Liangdi · 2023-11-06T10:30:05Z

最近使用 candle , 想做 Yi 系列的支持，candle 使用 https://github.com/huggingface/tokenizers 这个库，使用时候需要一个 tokenizer.json , 在 Yi 系列中没有这个文件，一些其他模型如：https://huggingface.co/bert-base-chinese ,https://huggingface.co/Salesforce/blip-image-captioning-large 等有相关支持。
看了一下 transformer 文档，似乎是 fast-tokenziers 这个模块 https://huggingface.co/docs/transformers/fast_tokenizers

之前咨询 ChatGLM 的时候， candle 那边回复如下，不知道 Yi 系列是否能够支持？
candle issue:
huggingface/candle#1177 (comment)

transformers 的一些相关代码 https://github.com/huggingface/transformers/blob/main/src/transformers/convert_slow_tokenizer.py

以下是 candle 支持 marian-mt 修改的 convert_slow_tokenizer.py 的代码
https://github.com/huggingface/candle/blob/main/candle-examples/examples/marian-mt/convert_slow_tokenizer.py#L1262C32-L1262C32

ZhaoFancy · 2023-11-06T10:40:46Z

不太确定是否好支持，这个需要内部讨论下（最后一个链接很有用）

Liangdi · 2023-11-06T15:32:15Z

不太确定是否好支持，这个需要内部讨论下（最后一个链接很有用）

期待能支持，顺便问一下，国内有微信技术交流群嘛？

ZhaoFancy · 2023-11-07T07:32:06Z

国内有微信技术交流群嘛？

目前没有，可以在这里投票： #51

loofahcus · 2023-11-08T01:57:32Z

最近使用 candle , 想做 Yi 系列的支持，candle 使用 https://github.com/huggingface/tokenizers 这个库，使用时候需要一个 tokenizer.json , 在 Yi 系列中没有这个文件，一些其他模型如：https://huggingface.co/bert-base-chinese ,https://huggingface.co/Salesforce/blip-image-captioning-large 等有相关支持。看了一下 transformer 文档，似乎是 fast-tokenziers 这个模块 https://huggingface.co/docs/transformers/fast_tokenizers

之前咨询 ChatGLM 的时候， candle 那边回复如下，不知道 Yi 系列是否能够支持？ candle issue: huggingface/candle#1177 (comment)

transformers 的一些相关代码 https://github.com/huggingface/transformers/blob/main/src/transformers/convert_slow_tokenizer.py

以下是 candle 支持 marian-mt 修改的 convert_slow_tokenizer.py 的代码 https://github.com/huggingface/candle/blob/main/candle-examples/examples/marian-mt/convert_slow_tokenizer.py#L1262C32-L1262C32

我研究一下 tokenizer.json 的问题，稍等～
谢谢

loofahcus · 2023-11-08T11:14:27Z

tokenizer.json
@Liangdi 你可以帮我测测这个能用在 candle 上吗? 我简单地试了一下，目前的一些测试 case 是符合预期的。但我对 candle 不熟悉，所以没法测得很全面。

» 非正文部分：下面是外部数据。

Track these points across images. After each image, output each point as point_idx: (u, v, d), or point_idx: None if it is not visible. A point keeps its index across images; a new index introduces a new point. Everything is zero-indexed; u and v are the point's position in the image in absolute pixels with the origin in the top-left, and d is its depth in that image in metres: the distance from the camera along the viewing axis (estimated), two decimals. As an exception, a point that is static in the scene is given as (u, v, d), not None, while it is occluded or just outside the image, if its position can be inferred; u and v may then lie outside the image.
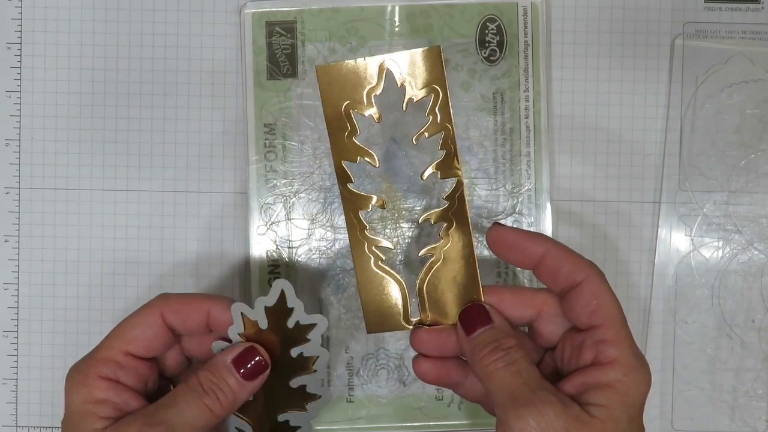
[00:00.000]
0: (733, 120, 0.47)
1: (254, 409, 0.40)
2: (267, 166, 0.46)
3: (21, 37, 0.47)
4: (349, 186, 0.38)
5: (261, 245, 0.46)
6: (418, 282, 0.39)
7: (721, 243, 0.47)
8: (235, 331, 0.39)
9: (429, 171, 0.38)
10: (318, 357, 0.39)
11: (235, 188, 0.47)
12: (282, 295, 0.38)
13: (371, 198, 0.38)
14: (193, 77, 0.47)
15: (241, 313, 0.38)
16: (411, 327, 0.39)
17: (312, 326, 0.39)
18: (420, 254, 0.39)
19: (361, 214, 0.38)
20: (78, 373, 0.37)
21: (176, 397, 0.37)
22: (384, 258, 0.39)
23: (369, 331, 0.39)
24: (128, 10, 0.47)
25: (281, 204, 0.46)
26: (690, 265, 0.47)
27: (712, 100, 0.47)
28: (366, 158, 0.38)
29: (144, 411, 0.37)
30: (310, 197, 0.47)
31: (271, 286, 0.39)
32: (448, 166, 0.37)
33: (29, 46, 0.47)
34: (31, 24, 0.47)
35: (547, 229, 0.46)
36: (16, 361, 0.48)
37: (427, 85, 0.37)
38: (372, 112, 0.37)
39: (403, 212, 0.44)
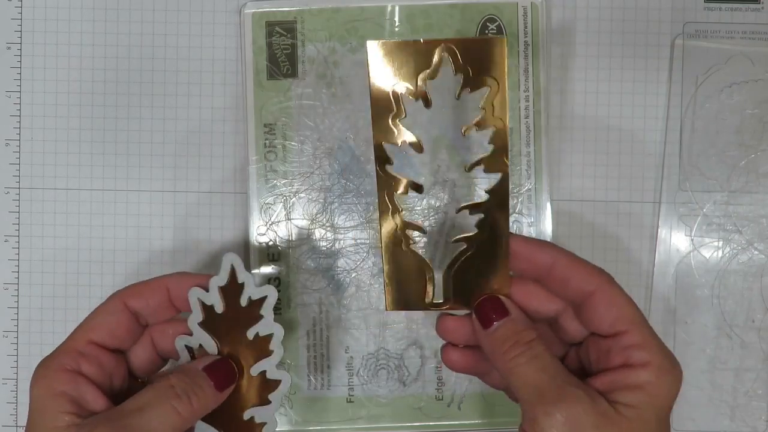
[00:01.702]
0: (733, 120, 0.47)
1: (220, 411, 0.38)
2: (267, 166, 0.46)
3: (21, 37, 0.47)
4: (387, 167, 0.37)
5: (261, 245, 0.46)
6: (446, 268, 0.38)
7: (721, 243, 0.47)
8: (194, 321, 0.38)
9: (476, 164, 0.37)
10: (272, 334, 0.38)
11: (235, 188, 0.47)
12: (233, 271, 0.37)
13: (407, 181, 0.37)
14: (193, 77, 0.47)
15: (198, 299, 0.38)
16: (433, 308, 0.38)
17: (262, 300, 0.37)
18: (453, 240, 0.38)
19: (395, 197, 0.37)
20: (41, 367, 0.37)
21: (143, 400, 0.36)
22: (414, 241, 0.38)
23: (389, 309, 0.38)
24: (128, 10, 0.47)
25: (281, 204, 0.46)
26: (690, 265, 0.47)
27: (712, 100, 0.47)
28: (410, 144, 0.36)
29: (108, 414, 0.35)
30: (310, 197, 0.47)
31: (221, 261, 0.38)
32: (496, 160, 0.36)
33: (29, 46, 0.47)
34: (31, 24, 0.47)
35: (547, 229, 0.46)
36: (16, 361, 0.48)
37: (487, 75, 0.35)
38: (422, 96, 0.36)
39: (441, 200, 0.42)
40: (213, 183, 0.47)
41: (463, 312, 0.38)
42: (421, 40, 0.35)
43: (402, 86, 0.35)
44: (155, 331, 0.40)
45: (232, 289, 0.38)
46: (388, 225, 0.37)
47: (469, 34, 0.46)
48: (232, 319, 0.38)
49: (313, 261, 0.47)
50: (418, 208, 0.42)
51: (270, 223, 0.46)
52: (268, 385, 0.39)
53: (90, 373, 0.37)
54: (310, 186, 0.47)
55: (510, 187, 0.39)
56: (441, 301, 0.38)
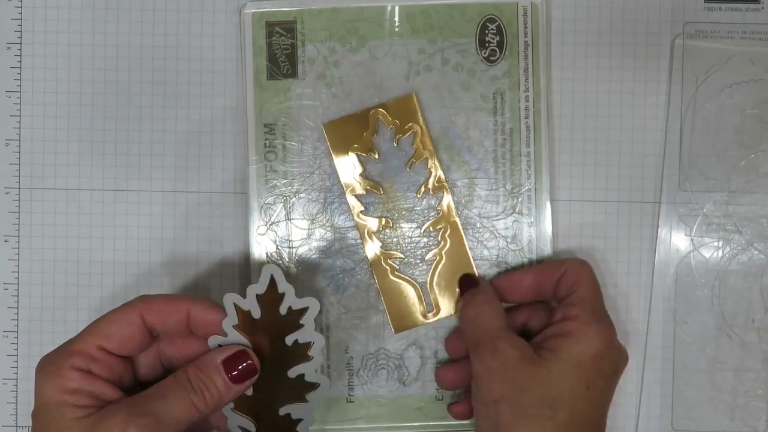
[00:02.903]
0: (733, 120, 0.47)
1: (254, 404, 0.40)
2: (267, 166, 0.46)
3: (21, 37, 0.47)
4: (362, 216, 0.46)
5: (261, 245, 0.46)
6: (428, 282, 0.46)
7: (721, 243, 0.47)
8: (229, 324, 0.38)
9: (422, 190, 0.46)
10: (313, 342, 0.39)
11: (235, 188, 0.47)
12: (272, 281, 0.38)
13: (381, 220, 0.46)
14: (193, 77, 0.47)
15: (234, 304, 0.38)
16: (429, 322, 0.46)
17: (305, 310, 0.39)
18: (426, 258, 0.46)
19: (374, 235, 0.46)
20: (50, 364, 0.37)
21: (164, 389, 0.37)
22: (398, 267, 0.46)
23: (396, 331, 0.46)
24: (128, 10, 0.47)
25: (281, 204, 0.46)
26: (690, 265, 0.47)
27: (712, 100, 0.47)
28: (373, 189, 0.46)
29: (129, 400, 0.36)
30: (310, 197, 0.47)
31: (261, 272, 0.39)
32: (436, 183, 0.46)
33: (29, 46, 0.47)
34: (31, 24, 0.47)
35: (547, 229, 0.46)
36: (16, 361, 0.48)
37: (410, 123, 0.46)
38: (371, 150, 0.46)
39: (406, 225, 0.47)
40: (213, 183, 0.47)
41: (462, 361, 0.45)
42: (358, 111, 0.46)
43: (356, 149, 0.46)
44: (166, 346, 0.40)
45: (270, 298, 0.39)
46: (376, 259, 0.46)
47: (469, 35, 0.46)
48: (269, 325, 0.39)
49: (313, 261, 0.47)
50: (393, 239, 0.46)
51: (270, 223, 0.46)
52: (305, 387, 0.40)
53: (101, 374, 0.37)
54: (310, 186, 0.47)
55: (510, 187, 0.46)
56: (433, 311, 0.46)
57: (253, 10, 0.46)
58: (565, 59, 0.47)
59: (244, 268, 0.47)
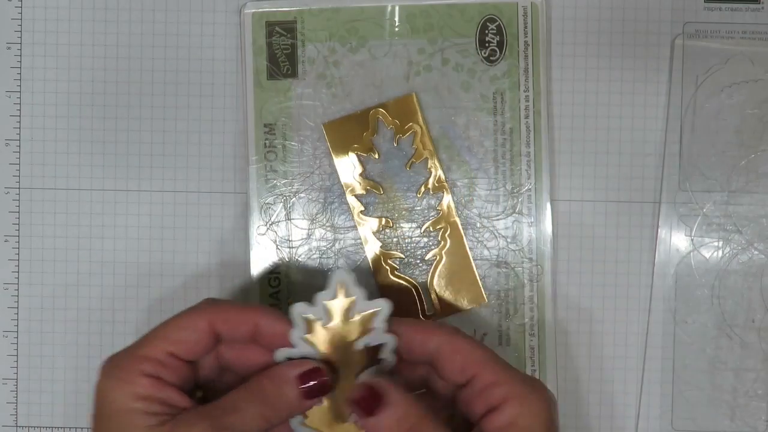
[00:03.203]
0: (733, 120, 0.47)
1: (324, 415, 0.38)
2: (267, 166, 0.46)
3: (21, 37, 0.47)
4: (362, 216, 0.46)
5: (261, 245, 0.46)
6: (428, 281, 0.46)
7: (721, 243, 0.47)
8: (297, 335, 0.38)
9: (422, 190, 0.46)
10: (385, 344, 0.38)
11: (235, 188, 0.47)
12: (341, 286, 0.38)
13: (381, 220, 0.46)
14: (193, 77, 0.47)
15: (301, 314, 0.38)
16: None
17: (375, 313, 0.38)
18: (426, 258, 0.46)
19: (374, 236, 0.46)
20: (119, 369, 0.36)
21: (237, 401, 0.36)
22: (398, 267, 0.46)
23: None
24: (128, 10, 0.47)
25: (281, 204, 0.46)
26: (690, 265, 0.47)
27: (712, 100, 0.47)
28: (373, 189, 0.46)
29: (204, 412, 0.36)
30: (310, 197, 0.47)
31: (329, 278, 0.38)
32: (436, 182, 0.46)
33: (29, 46, 0.47)
34: (31, 24, 0.47)
35: (547, 229, 0.46)
36: (16, 361, 0.48)
37: (409, 123, 0.46)
38: (370, 150, 0.46)
39: (406, 225, 0.46)
40: (213, 183, 0.47)
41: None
42: (358, 111, 0.46)
43: (356, 149, 0.46)
44: (226, 349, 0.39)
45: (339, 303, 0.38)
46: (376, 260, 0.46)
47: (469, 35, 0.46)
48: (339, 331, 0.38)
49: (313, 261, 0.47)
50: (393, 239, 0.46)
51: (270, 223, 0.46)
52: None
53: (170, 380, 0.37)
54: (310, 186, 0.47)
55: (510, 187, 0.46)
56: (432, 312, 0.46)
57: (253, 10, 0.46)
58: (565, 59, 0.47)
59: (244, 269, 0.47)
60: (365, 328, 0.38)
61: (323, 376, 0.37)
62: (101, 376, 0.37)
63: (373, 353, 0.38)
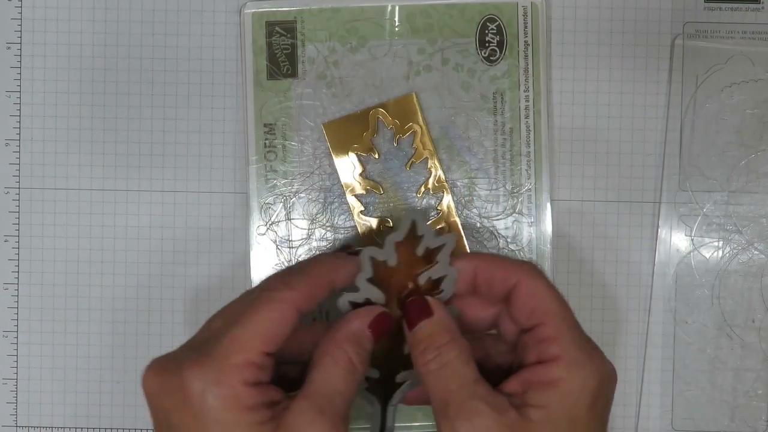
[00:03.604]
0: (733, 120, 0.47)
1: (379, 356, 0.38)
2: (267, 166, 0.46)
3: (21, 37, 0.47)
4: (362, 216, 0.46)
5: (261, 245, 0.46)
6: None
7: (721, 243, 0.47)
8: (363, 278, 0.37)
9: (422, 189, 0.46)
10: (446, 276, 0.38)
11: (235, 188, 0.47)
12: (412, 226, 0.38)
13: (379, 220, 0.46)
14: (193, 77, 0.47)
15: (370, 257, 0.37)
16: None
17: (440, 248, 0.38)
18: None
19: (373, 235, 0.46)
20: (216, 385, 0.32)
21: (329, 375, 0.34)
22: None
23: None
24: (128, 10, 0.47)
25: (281, 204, 0.46)
26: (690, 265, 0.47)
27: (712, 100, 0.47)
28: (373, 189, 0.46)
29: (305, 397, 0.34)
30: (310, 197, 0.47)
31: (402, 218, 0.39)
32: (436, 182, 0.46)
33: (29, 46, 0.47)
34: (31, 24, 0.47)
35: (547, 229, 0.46)
36: (16, 361, 0.48)
37: (409, 123, 0.46)
38: (370, 150, 0.46)
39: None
40: (213, 183, 0.47)
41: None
42: (358, 111, 0.46)
43: (356, 148, 0.46)
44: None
45: (406, 242, 0.38)
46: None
47: (469, 35, 0.46)
48: (404, 269, 0.38)
49: (313, 261, 0.47)
50: None
51: (270, 223, 0.46)
52: None
53: (267, 380, 0.34)
54: (310, 186, 0.47)
55: (510, 187, 0.46)
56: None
57: (253, 10, 0.46)
58: (565, 59, 0.47)
59: (244, 269, 0.47)
60: (429, 261, 0.38)
61: (388, 319, 0.37)
62: (194, 386, 0.32)
63: (435, 286, 0.38)
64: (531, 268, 0.36)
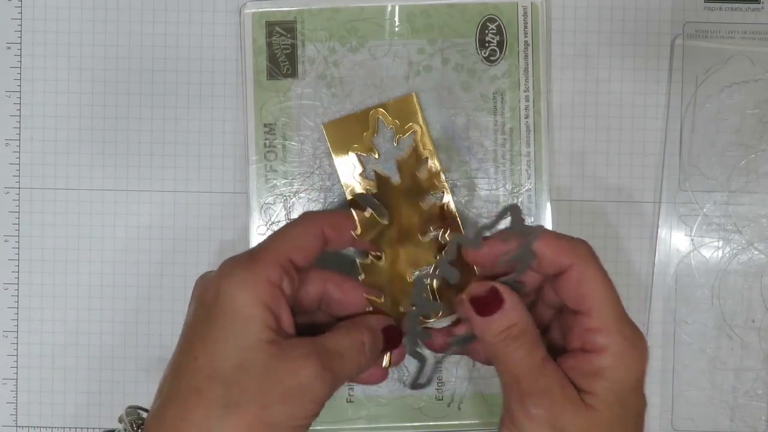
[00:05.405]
0: (733, 120, 0.47)
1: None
2: (267, 166, 0.46)
3: (21, 37, 0.47)
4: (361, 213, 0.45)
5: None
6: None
7: (721, 243, 0.47)
8: (446, 260, 0.39)
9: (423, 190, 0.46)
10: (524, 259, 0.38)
11: (235, 188, 0.47)
12: (415, 147, 0.44)
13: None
14: (193, 77, 0.47)
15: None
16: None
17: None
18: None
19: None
20: (246, 272, 0.35)
21: (343, 346, 0.37)
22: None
23: None
24: (128, 10, 0.47)
25: (281, 204, 0.46)
26: (690, 265, 0.47)
27: (712, 100, 0.47)
28: (373, 189, 0.45)
29: (314, 348, 0.36)
30: (310, 197, 0.47)
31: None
32: (435, 182, 0.45)
33: (29, 46, 0.47)
34: (31, 24, 0.47)
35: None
36: (16, 361, 0.48)
37: (409, 123, 0.46)
38: (371, 150, 0.46)
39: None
40: (213, 183, 0.47)
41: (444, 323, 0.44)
42: (358, 111, 0.46)
43: (356, 148, 0.46)
44: (334, 284, 0.41)
45: (409, 162, 0.44)
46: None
47: (469, 35, 0.46)
48: (408, 188, 0.44)
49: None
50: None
51: (270, 223, 0.46)
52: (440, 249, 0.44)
53: (287, 292, 0.36)
54: (310, 186, 0.47)
55: (510, 187, 0.46)
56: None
57: (253, 10, 0.46)
58: (565, 59, 0.47)
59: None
60: (433, 185, 0.45)
61: (398, 332, 0.41)
62: (222, 275, 0.35)
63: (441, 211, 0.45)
64: (585, 252, 0.36)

Liangdi · 2023-11-08T13:08:01Z

tokenizer.json @Liangdi 你可以帮我测测这个能用在 candle 上吗? 我简单地试了一下，目前的一些测试 case 是符合预期的。但我对 candle 不熟悉，所以没法测得很全面。

@loofahcus 我用不同的中英文测试数据测试了，和 python 的一致的结果, 太棒了，可以发布转换脚本吗？我这边尝试使用 candle 适配 Yi-6B 去

ericzhou571 · 2023-11-09T02:27:41Z

请教一下converter相比于llama的Converter都做了哪些修改呢？https://github.com/huggingface/transformers/blob/04ab5605fbb4ef207b10bf2772d88c53fc242e83/src/transformers/convert_slow_tokenizer.py#L1098
我们在llama的基础上将转换脚本里的speical token都改成了Yi的，中文字符的tokenize结果都是准的，但是在面对whitespace的时候还是跟原生Yitokenizer结果不一致

ericzhou571 · 2023-11-09T02:30:45Z

tokenizer.json @Liangdi 你可以帮我测测这个能用在 candle 上吗? 我简单地试了一下，目前的一些测试 case 是符合预期的。但我对 candle 不熟悉，所以没法测得很全面。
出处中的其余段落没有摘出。